* TEXT SHOWN *
Greetings
I would greatly appreciate any suggestions on this problem:
I have a list of 1400 compositions rated twice each (rateA, rateB), by two
different raters (raterA and raterB) on a scale 0-15. The raters are
randomly chosen from a pool of 120, so they randomly function either as
raterA or as raterB (not that it matters, as they do not see each other's
marks and they do not note anything on the papers).
I want to check inter-rater reliability to see if they apply the rating grid
that they are provided with homogeneously.
I was thinking of Pearson's r (which, by the way yields r=.515, n=1400,
p<.001 two-tailed).
Still, I read that the Pearson correlation coefficients are calculated for
one pair of judges at a time, whereas I have different pairs -regardless if
individual raters appear more than once either as raterA or as raterB.
Does that mean that I must adapt a different index? (e.g. categorize the
results and employ Cohen's kappa or Cronbach's alpha?)
I do not even think that partial correlations would do the work, as I do not
have any other variables apart from the raters.

* DATA FOR REVIEW *
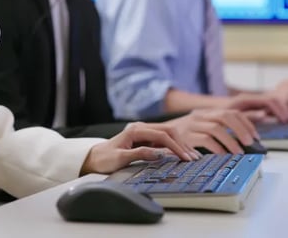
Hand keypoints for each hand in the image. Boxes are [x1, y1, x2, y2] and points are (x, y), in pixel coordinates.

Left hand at [79, 122, 199, 175]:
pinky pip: (164, 140)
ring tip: (193, 156)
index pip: (162, 135)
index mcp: (135, 130)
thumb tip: (158, 153)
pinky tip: (183, 153)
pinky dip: (175, 146)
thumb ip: (139, 154)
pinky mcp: (145, 139)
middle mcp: (141, 128)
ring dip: (181, 145)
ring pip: (168, 134)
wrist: (93, 158)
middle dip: (182, 144)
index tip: (185, 158)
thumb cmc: (104, 159)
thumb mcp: (119, 158)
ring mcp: (144, 132)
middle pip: (168, 131)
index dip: (175, 146)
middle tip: (193, 158)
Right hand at [164, 108, 261, 153]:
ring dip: (231, 141)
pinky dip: (216, 148)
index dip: (246, 123)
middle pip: (226, 116)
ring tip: (239, 153)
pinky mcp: (184, 136)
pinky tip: (222, 156)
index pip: (230, 111)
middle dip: (242, 130)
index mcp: (204, 113)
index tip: (255, 136)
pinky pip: (205, 140)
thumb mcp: (197, 129)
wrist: (150, 136)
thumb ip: (215, 130)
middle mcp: (199, 116)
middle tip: (251, 143)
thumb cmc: (178, 137)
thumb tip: (241, 140)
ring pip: (217, 128)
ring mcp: (191, 125)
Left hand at [225, 92, 287, 122]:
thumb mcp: (232, 118)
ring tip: (287, 120)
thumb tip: (264, 114)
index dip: (280, 109)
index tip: (285, 119)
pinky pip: (268, 105)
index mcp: (246, 99)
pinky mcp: (252, 106)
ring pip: (272, 101)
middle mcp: (250, 98)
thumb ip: (249, 116)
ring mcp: (252, 101)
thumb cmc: (219, 116)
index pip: (269, 100)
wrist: (211, 113)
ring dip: (281, 109)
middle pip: (273, 98)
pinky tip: (280, 119)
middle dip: (283, 109)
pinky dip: (276, 111)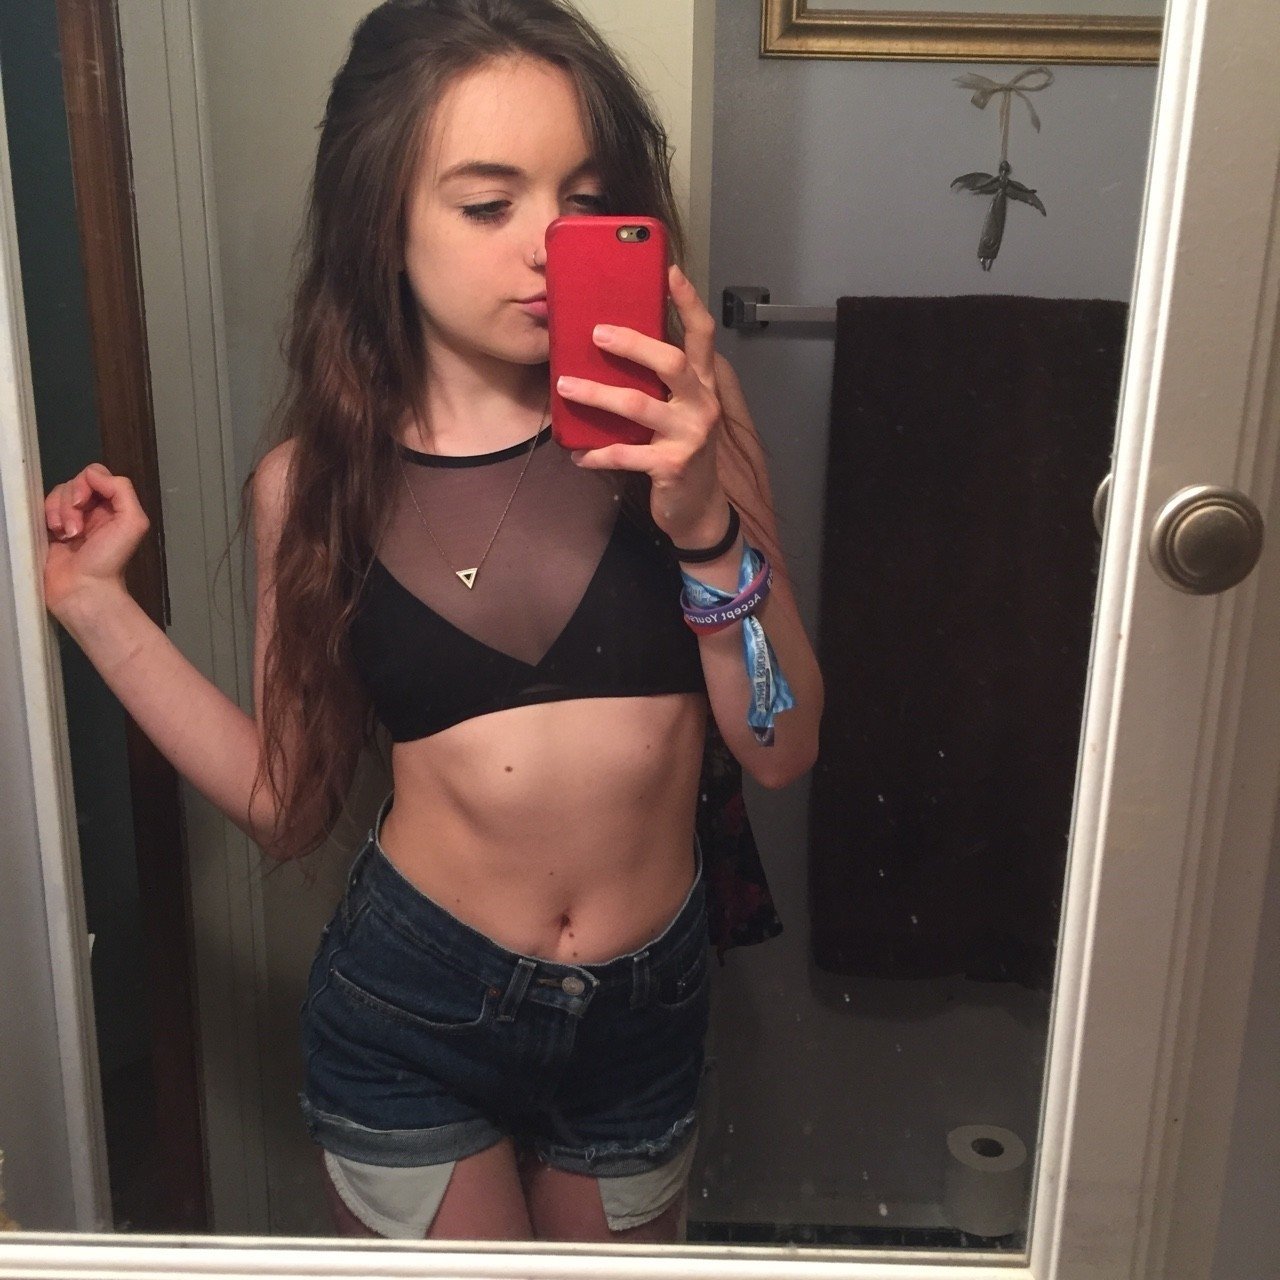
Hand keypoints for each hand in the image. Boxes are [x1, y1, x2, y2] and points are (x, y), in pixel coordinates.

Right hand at [43, 463, 149, 619]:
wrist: (83, 589)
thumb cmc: (110, 559)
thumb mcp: (133, 522)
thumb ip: (122, 490)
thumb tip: (93, 475)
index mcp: (113, 505)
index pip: (95, 474)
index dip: (86, 484)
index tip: (84, 505)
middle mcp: (93, 508)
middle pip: (73, 482)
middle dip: (71, 503)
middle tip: (76, 530)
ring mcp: (70, 518)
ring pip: (56, 493)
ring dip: (59, 512)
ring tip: (67, 536)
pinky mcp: (50, 528)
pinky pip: (42, 507)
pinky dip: (47, 517)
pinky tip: (55, 535)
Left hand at [558, 264, 728, 545]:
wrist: (698, 509)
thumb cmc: (680, 450)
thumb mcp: (677, 410)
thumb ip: (659, 382)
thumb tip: (612, 345)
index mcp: (703, 383)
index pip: (702, 333)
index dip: (688, 301)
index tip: (668, 270)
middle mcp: (701, 403)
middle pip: (670, 361)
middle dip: (632, 344)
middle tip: (596, 332)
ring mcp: (689, 435)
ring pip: (639, 405)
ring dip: (597, 394)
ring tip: (565, 385)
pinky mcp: (672, 465)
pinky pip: (626, 455)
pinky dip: (597, 453)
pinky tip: (577, 454)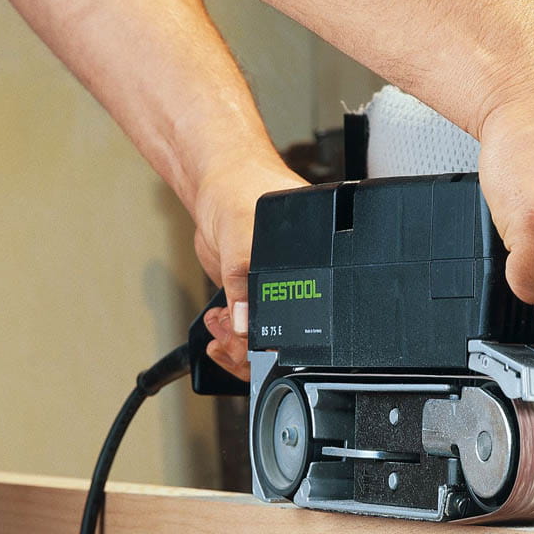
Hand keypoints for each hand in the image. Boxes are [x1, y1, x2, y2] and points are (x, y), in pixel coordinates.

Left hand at [192, 154, 306, 379]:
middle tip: (229, 336)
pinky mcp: (254, 296)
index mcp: (316, 267)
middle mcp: (301, 283)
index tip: (248, 336)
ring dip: (238, 347)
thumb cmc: (241, 191)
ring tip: (221, 329)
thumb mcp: (243, 234)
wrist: (217, 185)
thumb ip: (242, 278)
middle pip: (288, 340)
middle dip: (251, 349)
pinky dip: (231, 338)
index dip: (278, 339)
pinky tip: (219, 327)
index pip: (307, 321)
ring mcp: (277, 292)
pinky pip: (249, 333)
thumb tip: (245, 322)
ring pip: (265, 342)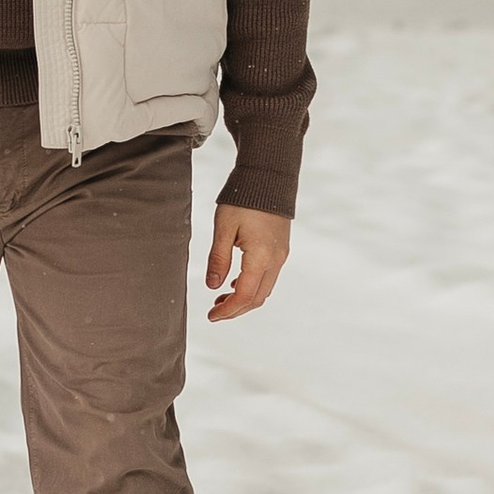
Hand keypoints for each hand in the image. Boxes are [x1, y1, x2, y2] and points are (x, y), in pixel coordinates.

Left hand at [206, 201, 288, 322]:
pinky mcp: (281, 249)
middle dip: (236, 309)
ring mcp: (281, 255)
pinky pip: (268, 277)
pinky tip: (236, 283)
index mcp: (260, 257)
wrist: (269, 178)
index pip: (245, 296)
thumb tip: (212, 286)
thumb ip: (218, 259)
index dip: (228, 310)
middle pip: (257, 298)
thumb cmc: (243, 199)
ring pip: (264, 289)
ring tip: (222, 299)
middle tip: (215, 312)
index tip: (211, 316)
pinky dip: (253, 286)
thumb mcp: (223, 228)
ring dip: (244, 299)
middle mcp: (275, 260)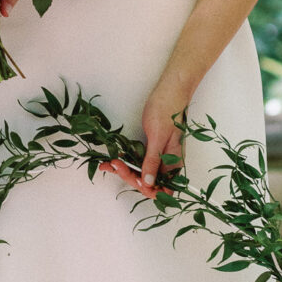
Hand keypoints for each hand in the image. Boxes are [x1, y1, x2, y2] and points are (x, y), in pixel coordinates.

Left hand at [106, 81, 188, 201]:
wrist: (169, 91)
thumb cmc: (167, 110)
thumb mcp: (159, 137)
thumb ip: (153, 161)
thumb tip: (148, 183)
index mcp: (174, 163)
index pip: (163, 189)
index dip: (147, 189)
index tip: (132, 178)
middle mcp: (167, 164)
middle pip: (148, 182)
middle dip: (129, 176)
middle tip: (114, 165)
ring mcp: (158, 157)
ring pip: (140, 172)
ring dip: (123, 170)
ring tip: (108, 163)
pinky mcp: (150, 149)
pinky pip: (137, 161)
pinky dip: (125, 162)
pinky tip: (112, 160)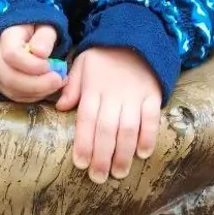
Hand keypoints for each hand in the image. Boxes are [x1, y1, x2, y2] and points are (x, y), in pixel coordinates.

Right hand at [0, 24, 63, 102]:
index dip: (32, 65)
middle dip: (38, 84)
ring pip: (13, 91)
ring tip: (58, 81)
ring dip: (39, 91)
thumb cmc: (36, 29)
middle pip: (10, 78)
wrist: (23, 35)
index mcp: (5, 38)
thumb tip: (41, 54)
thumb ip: (45, 37)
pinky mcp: (0, 85)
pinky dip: (35, 96)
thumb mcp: (45, 25)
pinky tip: (49, 87)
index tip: (50, 65)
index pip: (12, 55)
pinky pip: (16, 96)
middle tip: (59, 80)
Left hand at [54, 47, 160, 182]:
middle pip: (107, 129)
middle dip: (102, 156)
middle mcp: (113, 95)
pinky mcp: (152, 95)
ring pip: (128, 128)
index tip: (81, 164)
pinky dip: (148, 136)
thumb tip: (61, 107)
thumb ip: (72, 86)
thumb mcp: (83, 64)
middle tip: (99, 177)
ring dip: (124, 153)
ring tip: (119, 172)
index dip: (84, 143)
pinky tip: (143, 153)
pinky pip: (152, 118)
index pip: (86, 120)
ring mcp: (135, 96)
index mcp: (94, 89)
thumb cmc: (105, 55)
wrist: (136, 37)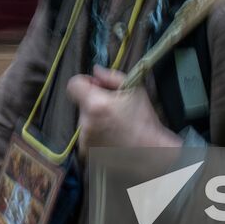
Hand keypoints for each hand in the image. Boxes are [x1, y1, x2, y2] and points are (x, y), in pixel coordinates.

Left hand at [66, 66, 181, 155]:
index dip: (85, 82)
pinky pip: (86, 136)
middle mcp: (85, 123)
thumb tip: (95, 71)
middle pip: (81, 103)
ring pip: (84, 120)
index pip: (73, 85)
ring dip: (95, 119)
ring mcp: (84, 140)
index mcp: (95, 104)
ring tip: (115, 125)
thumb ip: (111, 76)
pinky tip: (112, 136)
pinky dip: (95, 134)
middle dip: (94, 102)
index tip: (97, 87)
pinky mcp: (86, 152)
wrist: (151, 152)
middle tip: (114, 109)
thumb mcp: (134, 90)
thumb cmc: (144, 120)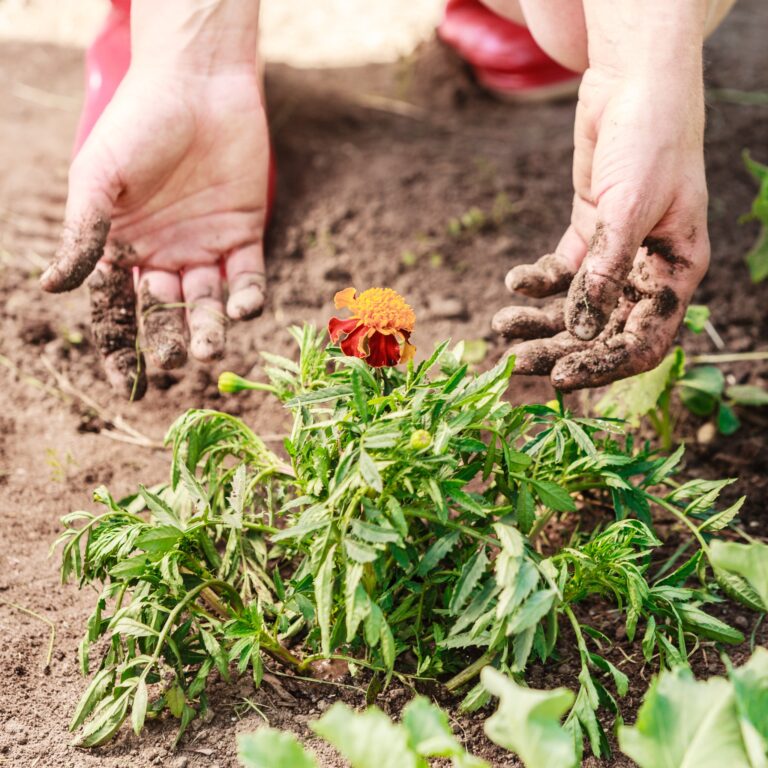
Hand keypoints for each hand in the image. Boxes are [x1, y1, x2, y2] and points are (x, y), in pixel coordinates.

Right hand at [41, 23, 267, 398]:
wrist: (198, 84)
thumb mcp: (99, 178)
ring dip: (209, 328)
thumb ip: (83, 234)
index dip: (120, 345)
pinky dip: (246, 297)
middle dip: (170, 339)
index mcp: (122, 246)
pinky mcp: (243, 234)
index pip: (118, 308)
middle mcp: (163, 254)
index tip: (125, 381)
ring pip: (207, 302)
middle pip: (165, 311)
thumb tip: (51, 287)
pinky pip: (246, 277)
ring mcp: (204, 247)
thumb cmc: (138, 125)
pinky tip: (242, 308)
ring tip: (208, 349)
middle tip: (175, 362)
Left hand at [493, 52, 709, 390]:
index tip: (560, 377)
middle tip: (516, 362)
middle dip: (559, 347)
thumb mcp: (629, 208)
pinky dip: (536, 280)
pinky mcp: (590, 233)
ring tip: (502, 324)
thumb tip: (579, 331)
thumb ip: (605, 271)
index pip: (642, 340)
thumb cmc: (649, 139)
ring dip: (539, 319)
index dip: (603, 364)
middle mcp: (647, 270)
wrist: (632, 83)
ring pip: (576, 304)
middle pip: (602, 329)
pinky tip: (513, 282)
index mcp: (675, 272)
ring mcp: (617, 254)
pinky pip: (561, 270)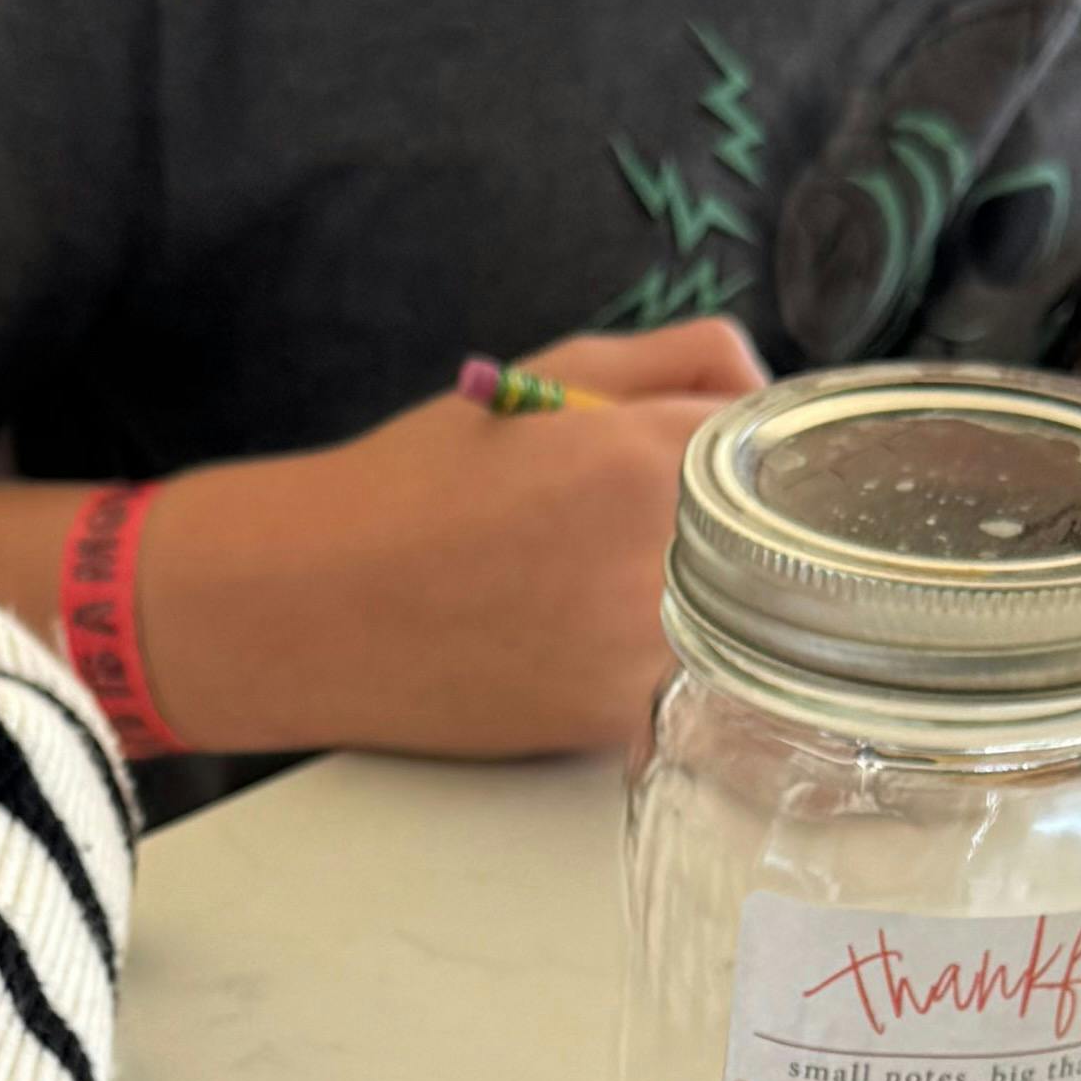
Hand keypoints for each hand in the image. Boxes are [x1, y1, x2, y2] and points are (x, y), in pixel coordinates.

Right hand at [148, 315, 765, 759]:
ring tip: (595, 575)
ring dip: (699, 590)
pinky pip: (687, 676)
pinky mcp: (619, 721)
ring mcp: (644, 652)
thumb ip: (677, 360)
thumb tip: (764, 388)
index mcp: (647, 459)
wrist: (310, 608)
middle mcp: (661, 561)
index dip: (738, 441)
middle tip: (632, 516)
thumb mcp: (549, 373)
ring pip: (737, 611)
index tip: (704, 451)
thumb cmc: (416, 482)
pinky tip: (583, 632)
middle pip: (766, 530)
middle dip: (720, 514)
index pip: (770, 441)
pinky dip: (657, 653)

* TASK 1 *
In the post on inter-rater reliability, how large is the pool from which the raters are randomly chosen?
* TASK 2 *
Extend the post on inter-rater reliability, picking up right after its last sentence.

* EXERCISE ANSWER 1 *
The pool has 120 raters.

* EXERCISE ANSWER 2 *
For reference the data are arranged as follows:
Composition RaterAID RateA RaterBID RateB
1 1200 12 1215 10
2 1200 06 1215 07
----------------------------------------------------------------------------
-------------
134 1256 04 1233 05
135 1256 11 1233 08
----------------------------------------------------------------------------
---------------
250 1215 02 1288 03
251 1215 11 1288 15
----------------------------------------------------------------------------
-----------------
950 1298 05 1200 02
951 1298 15 1200 14
etc.
I've been whacking my mind for several days now, but the more I read, the
more I get confused.
If someone can help, he or she will have done me a great favour.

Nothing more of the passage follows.